The location Whittaker had provided was a waterfront bar—the Middle River Boat House. The working-class area had been subject to Rift openings in the past, so I passed through a number of streets with old boarded-up or half-demolished houses and shops.
The main Rifters who interacted with humans were demons, vampires, shifters, and Fae. The Arcane Division of the Mid-Atlantic Metropolitan Police were charged with holding the line between the Rifters and a human population, most of whom the Rifters considered prey.
The marshy areas near the Bay were home to a number of predators that had crossed the Rift and carved out new roles in the ecosystem. Since the Rift first opened, the Chesapeake Bay and its shores had been inhabited by non-Earth creatures. The common term for most of them was ‘monster.’ Like the purple pizza-trash thing, though he was intelligent. No one seemed to know where they came from. A lot of them were simply animals from different worlds.
The afternoon’s entertainment at the bar involved a concert with three bands. Whittaker’s brief synopsis said a biker gang had gotten into a fight with a group of vampires.
The sun was setting and an ambulance was leaving when I pulled into the parking lot. The colors on the water were pretty, and I knew it would be the same where Kirsten was finishing off my share of the crabs. There were a lot of cop cars and three more ambulances, not to mention at least thirty motorcycles. I showed my ID to a uniform and left my bike where several cop cars were parked. Then I went looking for Lieutenant Kelley, the officer in charge, according to the uniformed cop.
Around the back on the deck, I found ample amounts of bright red human blood and dark maroon vampire blood. At first glance, it was difficult to tell if anyone won the encounter.
“Lieutenant Kelley?” I asked a man in a suit. He appeared to be around my age, not bad-looking, with a harried expression on his face.
“Yeah?” He looked up from the headless body at his feet. “Ah, shit. This is a crime scene, lady. Police only. G
lass?” he called to another detective. “Get her out of here.”
“Detective Sergeant James,” I said, holding up my ID, “Arcane Division.”
“Huh? Oh, sorry.” He waved Glass away and looked back down at the body. Usually, a headless body belonged to either a vampire or a demon, decapitation being a sure-fire method of ensuring death for those species of Rifters. That particular body, though, was covered in bright red human blood. It also wore a cutoff jean jacket and had a beer belly such that I’d never seen on a vampire.

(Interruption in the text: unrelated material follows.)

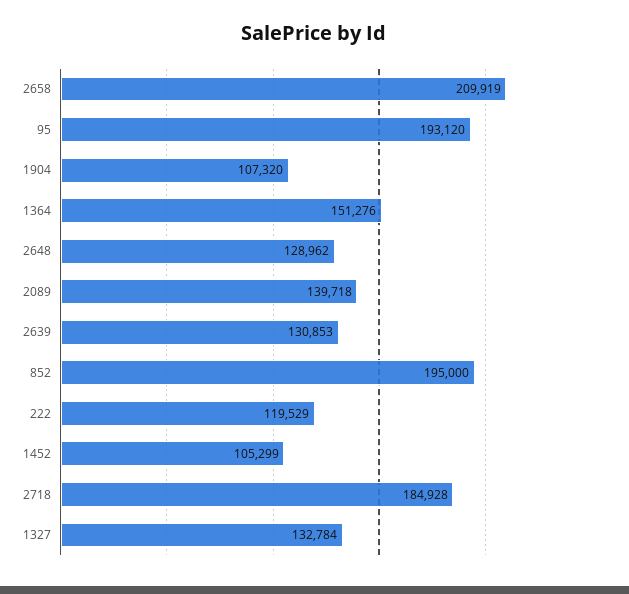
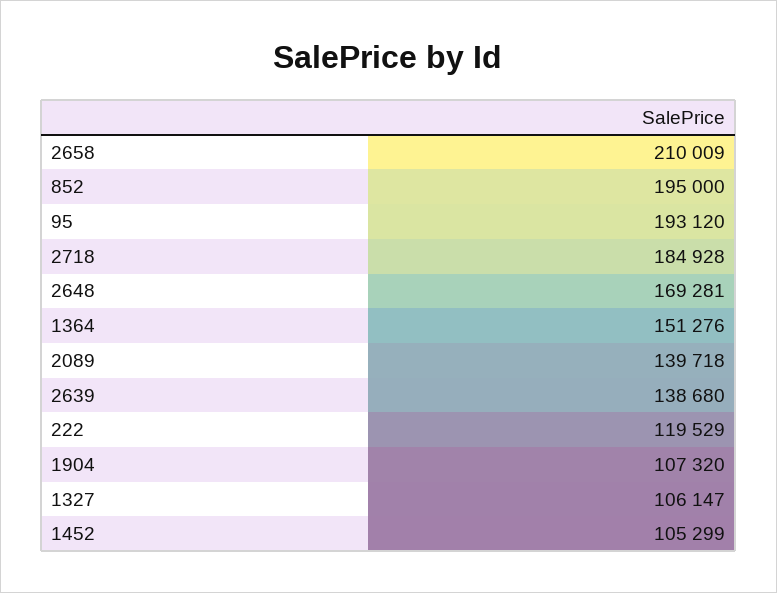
2658: 209919 -> 210009
2648: 128962 -> 169281
2639: 130853 -> 138680
1327: 132784 -> 106147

“Looks like you’ve got a mess on your hands,” I said.
“That’s an understatement. Seven dead so far, but we’re not sure we’ve found them all. More than twenty transported to hospitals.”
The bar-restaurant had glass doors that opened out onto the deck. They were smashed, and I could see the inside of the place was a wreck. Broken tables, chairs, and glass littered the floor. A vampire hung from one of the pilings out on the dock by a motorcycle chain around its neck. A wooden stake protruded from his chest.
An unfortunate blend of musical tastes had brought the two groups together. The bikers were fans of a heavy-metal group, and the vamps were there to see a vamp-goth band. Add some alcohol and meth to the blend, and it ignited.
I wandered around, checking things out. Another vampire sat against one of the piles with a Bowie knife lodged in her chest. Contrary to the old myth, vampires could be killed in a lot of different ways. As with all biological beings, cutting off their heads or driving a spike through their hearts would do the trick. But a bullet through the brain or blowing off a leg with a shotgun also worked fairly well. Both of those methods had been employed at the Middle River Boat House that day.
So, I had found four dead vamps and a dead biker, but Kelley’s count was seven. I looked around some more. Inside the bar, a biker chick was impaled with a table leg, proving that humans also died when staked.
“James?”
I looked up and saw Mychal Novak, gesturing to me from one of the side doors. The seventh body turned out to be a devil. Novak had found him outside, on the opposite side of the building from where the brawl took place.